Alexandra Attalidou also made a special reference to the difficulties created by government corruption during her inauguration, expressing doubts as to whether “Parliament can or wants to be the engine of purification”.
“This government has covered everything with a veil of opacity, especially with regard to passports and surveillance,” Ms. Attalidou stressed in response to questions, saying that the questions she submitted to ministries, as part of the parliamentary audit, received answers that were characterized confidential or secret, so could not be published.

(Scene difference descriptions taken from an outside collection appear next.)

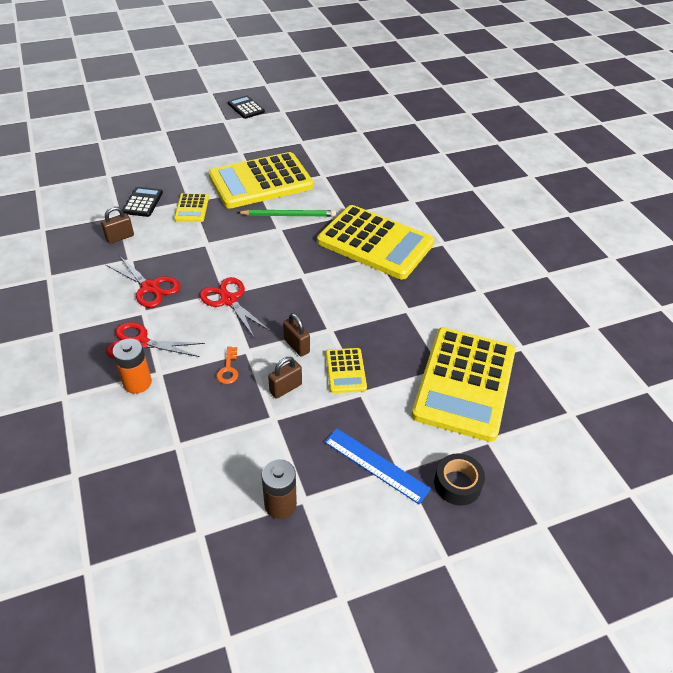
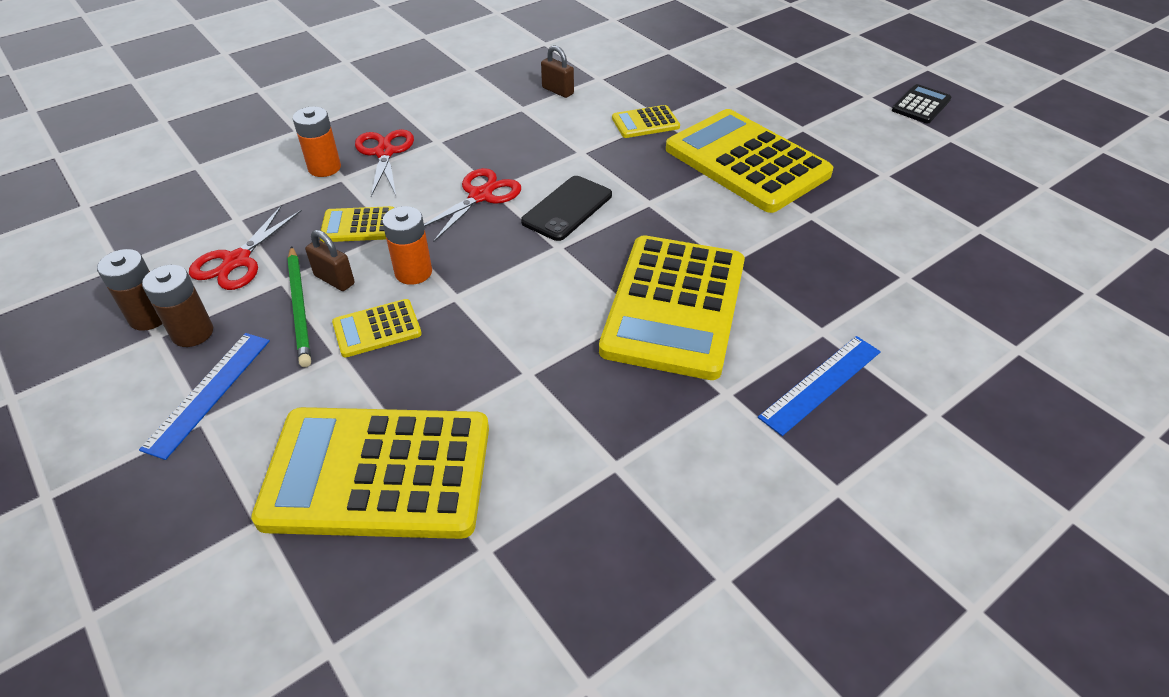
camera: 75 degrees right, 0 degrees up
(143, 202) = (633, 87): black calculator -> none
(150, 287) = (480, 134): red scissors -> red scissors (237, 261)
(228, 369) = (358, 225): orange key -> yellow calculator
(266, 263) = (567, 208): none -> black phone
(289, 215) = (685, 204): green pencil -> green pencil (300, 308)
(296, 346) = (413, 272): brown padlock -> orange battery
(310, 475) = (192, 333): none -> brown battery
(446, 212) = (821, 384): none -> blue ruler
(457, 484) = (173, 491): black tape -> none

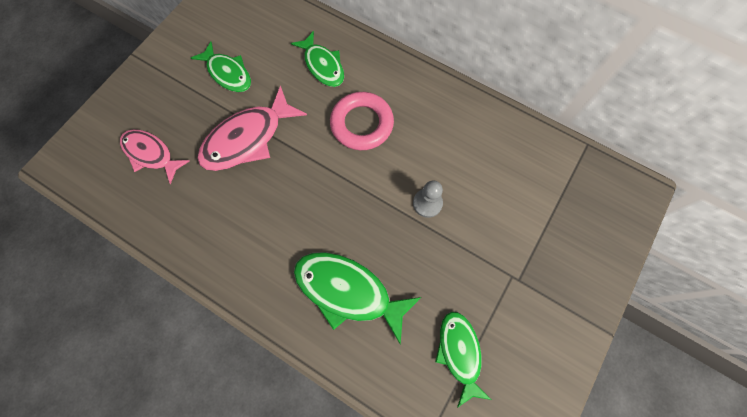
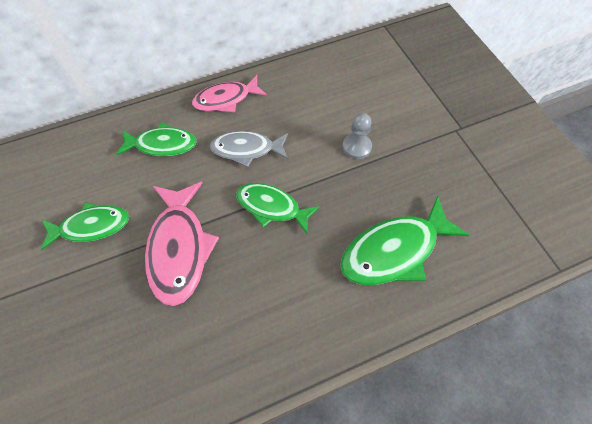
camera: 55 degrees left, 10 degrees down
(151, 154) = (113, 354): pink fish -> pink fish (226, 99)
(362, 124) = (246, 149): pink ring -> grey fish
(459, 353) = (497, 200): green fish -> green fish (272, 207)

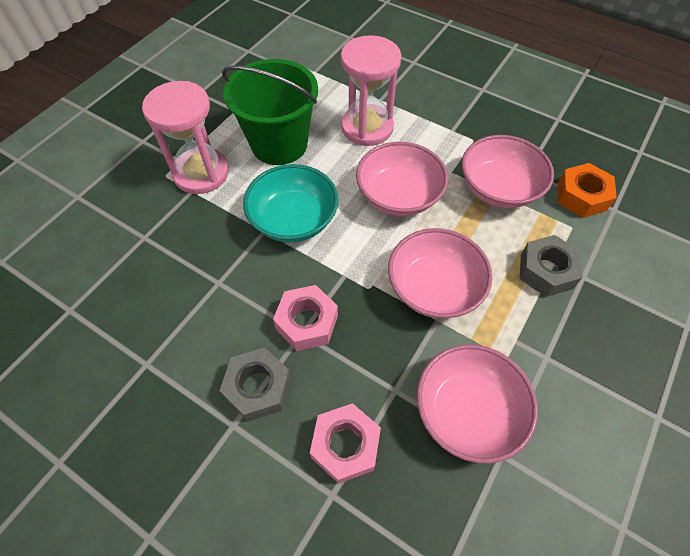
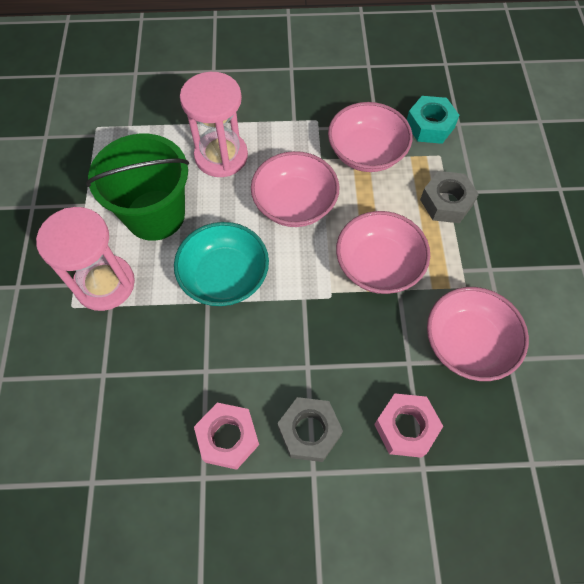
camera: 35 degrees left, 5 degrees up
(307, 322) = (305, 355): pink nut -> pink nut (228, 438)
(581, 196) = (430, 125): orange nut -> turquoise nut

He added that “in order to fight corruption, you need accountability and responsibility, but the government does not want to be accountable, nor does it take any responsibility, but rather tries to cover it up”, pointing out that he considers that the confidential answers he receives are corruption that is disguised. “When public figures use their position for personal interests, then there is corruption and unfortunately many accept this,” said Ms. Attalidou, also referring to the case of the plan for Akamas. He concluded that in order to fight corruption it is necessary for people to protest and to remove those who are corrupt from public office.
Stavros Papadouris emphasized during his presentation that the goal of his parliamentary work was to serve the public interest, without petty political expediencies and with a willingness to cooperate with other forces, so that the proposals could be passed. He explained that for this purpose, convergences between the parties are sought, with the ultimate goal of prosperity and sustainable development, both economically and socially, as he said. He himself pointed out, however, that “parliamentary work is not an easy or simple task, in a country ruled by corruption”.
Responding to questions, he stated that it is often difficult to see whether a bill submitted for approval under the pretext that it is necessary for harmonization with European directives actually has this purpose and brought as such an example the case of the recovery and resilience plan. As a very important success of the parliamentary project, he highlighted the establishment of ex officio examination by the court for abusive clauses in bad loans. Finally, he emphasized the importance of the initiative for the election of party leaders in the Parliament with a cross of preference, noting, however, that he does not expect the major parties to support this proposal.